School nutritionists are sneaking veggies into recipes to encourage healthy eating.
If you're a parent, chances are you've had to deal with a picky eater.
It's something schools encounter every day, so the U.S. Department of Agriculture announced it is giving millions of dollars to food behavior scientists to figure out how to use psychology to get kids eating better.
Researchers already know some of the tricks: Keeping sweets more out of sight, moving salad bars right next to the register, and at a school in Oakton, Virginia they kept the vegetables completely hidden.
The veggies are inside the entrees.
So what happened when they were told about the hidden health?
They only gasped for a second before taking another bite.

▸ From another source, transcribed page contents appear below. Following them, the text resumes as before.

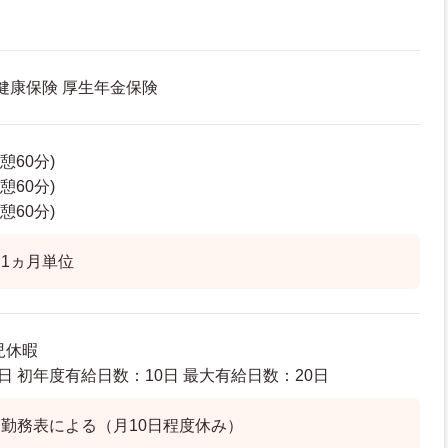
 健康保険 厚生年金保険
休憩60分)
休憩60分)
休憩60分)
1ヵ月単位
児休暇
日 初年度有給日数：10日 最大有給日数：20日
勤務表による（月10日程度休み）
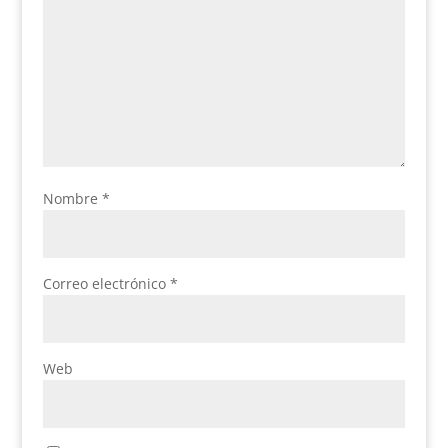
Nombre
*
Correo electrónico
*
Web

It seems hiding the good stuff can make a great eater out of even the pickiest sixth grader.
"To see them actually licking things clean that had vegetables was amazing," said Principal Chris Gray.
It's all part of a nationwide initiative to help kids make healthier choices.

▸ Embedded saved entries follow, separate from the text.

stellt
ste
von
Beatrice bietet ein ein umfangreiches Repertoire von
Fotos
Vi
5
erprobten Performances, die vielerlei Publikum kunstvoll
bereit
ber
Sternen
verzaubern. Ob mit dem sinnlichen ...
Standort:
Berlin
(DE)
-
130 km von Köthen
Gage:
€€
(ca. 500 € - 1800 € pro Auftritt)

Cornell University was recently awarded a million dollars to study school lunches.
Researchers found sometimes it can be as easy as placement and presentation.
"Simply taking a fruit bowl and putting it under a light increases sales over 100%," says Cornell researcher Dr. Brian Wansink.
So whether it's highlighting or hiding healthy choices it seems you really can pysch kids into eating well.
It's all part of First Lady Michelle Obama's initiative the "Let's Move" campaign.
Recently Agriculture Secretary Tom Vilsack said this type of behavioral study in school lunchrooms could improve the diets of millions of kids across the country.